Passage provided:
--------

While attending school in New York City in the 1980s, Okwui Enwezor encountered few
works by African artists in exhibitions, despite New York’s reputation as one of the best
places to view contemporary art from around the world. According to an arts journalist,
later in his career as a renowned curator and art historian, Enwezor sought to remedy
this deficiency, not by focusing solely on modern African artists, but by showing how
their work fits into the larger context of
global modern art and art history.
Which finding, if true, would most directly support the journalist’s claim?
A. As curator of the Haus der Kunst in Munich, Germany, Enwezor organized a
retrospective of Ghanaian sculptor El Anatsui’s work entitled El Anatsui: Triumphant
Scale, one of the largest art exhibitions devoted to a Black artist in Europe’s history.
B. In the exhibition Postwar: Art Between the Pacific and the Atlantic, 1945–1965,
Enwezor and cocurator Katy Siegel brought works by African artists such as
Malangatana Ngwenya together with pieces by major figures from other countries, like
US artist Andy Warhol and Mexico’s David Siqueiros.
C. Enwezor’s work as curator of the 2001 exhibition The Short Century: Independence
and Liberation Movements in Africa, 1945–1994 showed how African movements for
independence from European colonial powers following the Second World War
profoundly influenced work by African artists of the period, such as Kamala Ibrahim
Ishaq and Thomas Mukarobgwa.
D. Enwezor organized the exhibition In/sight: African Photographers, 1940 to the Present
not to emphasize a particular aesthetic trend but to demonstrate the broad range of
ways in which African artists have approached the medium of photography.

2. Paleontologists searching for signs of ancient life have found many fossilized specimens
of prehistoric human ancestors, including several from the Pleistocene era discovered in
a geological formation in the Minatogawa quarry in Japan. However, to study the
emergence of the earliest multicellular organisms to appear on Earth, researchers must
turn elsewhere, such as to the Ediacaran geological formation at Mistaken Point in
Canada. A UNESCO World Heritage Site, the 146-hectare reserve contains more than
10,000 fossils that together document a critical moment in evolutionary
history.
What does the text indicate about the geological formation at Mistaken Point?

A. It holds a greater number of fossils but from a smaller variety of species than the
formation in the Minatogawa quarry does.
B. It has provided evidence that the earliest human species may have emerged before
the Pleistocene era.
C. It contains specimens from an older time period than those found in the formation
in the Minatogawa quarry.
D. It is widely considered by paleontologists to be the most valuable source of
information about prehistoric life forms.

--------

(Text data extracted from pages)
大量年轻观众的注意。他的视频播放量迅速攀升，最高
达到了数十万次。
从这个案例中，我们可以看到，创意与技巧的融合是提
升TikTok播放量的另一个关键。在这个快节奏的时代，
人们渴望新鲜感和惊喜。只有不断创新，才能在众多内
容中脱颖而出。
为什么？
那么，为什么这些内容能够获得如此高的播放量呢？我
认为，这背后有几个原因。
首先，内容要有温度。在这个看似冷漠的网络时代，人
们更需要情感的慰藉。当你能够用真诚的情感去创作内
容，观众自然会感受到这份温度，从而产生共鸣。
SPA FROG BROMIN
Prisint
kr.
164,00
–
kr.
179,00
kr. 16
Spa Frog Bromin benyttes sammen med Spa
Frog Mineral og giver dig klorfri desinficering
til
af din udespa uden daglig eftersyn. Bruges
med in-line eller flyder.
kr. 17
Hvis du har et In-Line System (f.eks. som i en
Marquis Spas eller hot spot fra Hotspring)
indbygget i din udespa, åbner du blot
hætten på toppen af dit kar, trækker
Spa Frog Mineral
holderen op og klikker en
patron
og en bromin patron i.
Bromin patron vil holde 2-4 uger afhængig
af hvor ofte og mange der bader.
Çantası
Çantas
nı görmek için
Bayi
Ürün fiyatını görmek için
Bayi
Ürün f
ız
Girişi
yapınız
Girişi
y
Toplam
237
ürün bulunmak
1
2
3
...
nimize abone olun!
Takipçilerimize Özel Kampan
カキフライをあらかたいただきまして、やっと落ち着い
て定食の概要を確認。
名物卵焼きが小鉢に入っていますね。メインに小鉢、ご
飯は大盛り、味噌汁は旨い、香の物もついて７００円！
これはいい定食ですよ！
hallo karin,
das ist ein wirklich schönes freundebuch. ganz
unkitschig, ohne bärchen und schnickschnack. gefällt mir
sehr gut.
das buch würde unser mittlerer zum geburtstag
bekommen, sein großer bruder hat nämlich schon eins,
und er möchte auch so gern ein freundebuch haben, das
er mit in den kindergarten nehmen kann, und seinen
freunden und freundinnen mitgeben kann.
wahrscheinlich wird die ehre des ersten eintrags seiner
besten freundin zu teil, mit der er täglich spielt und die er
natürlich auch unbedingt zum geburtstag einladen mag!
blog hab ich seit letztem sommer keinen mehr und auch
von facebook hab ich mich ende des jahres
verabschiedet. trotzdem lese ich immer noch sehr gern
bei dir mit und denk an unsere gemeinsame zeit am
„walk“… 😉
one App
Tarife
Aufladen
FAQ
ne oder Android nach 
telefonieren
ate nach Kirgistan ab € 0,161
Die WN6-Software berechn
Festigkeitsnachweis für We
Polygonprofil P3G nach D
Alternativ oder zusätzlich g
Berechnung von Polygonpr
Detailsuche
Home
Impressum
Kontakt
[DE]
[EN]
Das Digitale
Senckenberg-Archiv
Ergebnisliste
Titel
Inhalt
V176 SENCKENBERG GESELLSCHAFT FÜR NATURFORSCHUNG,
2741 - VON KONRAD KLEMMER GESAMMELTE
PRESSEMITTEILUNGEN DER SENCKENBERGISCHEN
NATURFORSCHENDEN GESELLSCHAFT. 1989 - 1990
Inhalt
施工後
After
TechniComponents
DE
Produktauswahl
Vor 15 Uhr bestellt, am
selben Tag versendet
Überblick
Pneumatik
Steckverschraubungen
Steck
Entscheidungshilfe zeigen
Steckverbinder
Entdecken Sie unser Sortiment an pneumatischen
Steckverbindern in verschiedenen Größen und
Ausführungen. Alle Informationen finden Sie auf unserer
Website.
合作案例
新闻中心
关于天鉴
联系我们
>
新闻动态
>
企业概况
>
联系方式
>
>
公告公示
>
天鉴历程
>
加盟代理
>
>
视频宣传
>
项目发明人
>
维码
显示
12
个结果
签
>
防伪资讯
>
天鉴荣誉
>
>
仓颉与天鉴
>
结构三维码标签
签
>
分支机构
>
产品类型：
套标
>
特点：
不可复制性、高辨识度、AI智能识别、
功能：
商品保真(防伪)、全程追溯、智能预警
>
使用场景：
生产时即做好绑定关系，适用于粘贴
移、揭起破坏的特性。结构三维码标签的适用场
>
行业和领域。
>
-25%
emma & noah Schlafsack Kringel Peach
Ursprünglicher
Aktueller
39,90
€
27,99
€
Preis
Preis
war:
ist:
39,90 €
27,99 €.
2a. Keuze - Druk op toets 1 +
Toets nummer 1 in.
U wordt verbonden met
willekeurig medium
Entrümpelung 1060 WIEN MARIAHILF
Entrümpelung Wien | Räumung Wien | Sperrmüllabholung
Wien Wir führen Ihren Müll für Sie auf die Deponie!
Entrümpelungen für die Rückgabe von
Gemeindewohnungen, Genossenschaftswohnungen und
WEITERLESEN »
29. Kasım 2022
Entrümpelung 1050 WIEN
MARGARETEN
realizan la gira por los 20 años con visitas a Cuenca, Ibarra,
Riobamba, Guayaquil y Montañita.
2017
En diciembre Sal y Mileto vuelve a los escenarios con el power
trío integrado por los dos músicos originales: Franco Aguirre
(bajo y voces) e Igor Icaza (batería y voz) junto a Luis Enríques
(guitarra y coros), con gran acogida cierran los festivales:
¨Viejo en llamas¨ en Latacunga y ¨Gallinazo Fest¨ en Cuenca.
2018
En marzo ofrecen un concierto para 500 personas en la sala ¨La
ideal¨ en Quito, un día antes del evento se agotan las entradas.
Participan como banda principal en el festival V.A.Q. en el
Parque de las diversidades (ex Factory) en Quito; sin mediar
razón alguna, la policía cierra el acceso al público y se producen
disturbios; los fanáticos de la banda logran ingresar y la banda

--------

Task 1:
Find every line in the entries that contains the word "freundebuch" and copy each one.
Task 2:
Supply the next part of the passage about Okwui Enwezor and the Mistaken Point fossils, picking up right after its final line.

Result 1:
das ist ein wirklich schönes freundebuch. ganz
und er möchte auch so gern ein freundebuch haben, das

Result 2:
3. The following text is adapted from Edgar Allan Poe’s 1849 story “Landor’s Cottage.”
During a pedestrian trip last summer, through one or two of the river counties of New
York, I found myself, as the day declined, somewhat embarrassed about the road I was
pursuing. The land undulated very remarkably; and my path, for the last hour, had
wound about and about so confusedly, in its effort to keep in the valleys, that I no longer
knew in what direction lay the sweet village of B——, where I had determined to stop
for the night.

Which choice best states the main idea of the text?


A. The narrator recalls fond memories of a journey that he took through some beautiful
river counties.
B. The narrator describes what he saw during a long trip through a frequently visited
location.
C. The narrator explains the difficulties he encountered on a trip and how he overcame
them
E. The narrator remembers a trip he took and admits to getting lost.
4. Mosasaurs were large marine reptiles that lived in the Late Cretaceous period,
approximately 100 million to 66 million years ago. Celina Suarez, Alberto Pérez-Huerta,
and T. Lynn Harrell Jr. examined oxygen-18 isotopes in mosasaur tooth enamel in order
to calculate likely mosasaur body temperatures and determined that mosasaurs were
endothermic—that is, they used internal metabolic processes to maintain a stable body
temperature in a variety of ambient temperatures.
Suarez, Pérez-Huerta, and Harrell claim that endothermy would have enabled mosasaurs
to include relatively cold polar waters in their range.
Which finding, if true, would most directly support Suarez, Pérez-Huerta, and Harrell’s
claim?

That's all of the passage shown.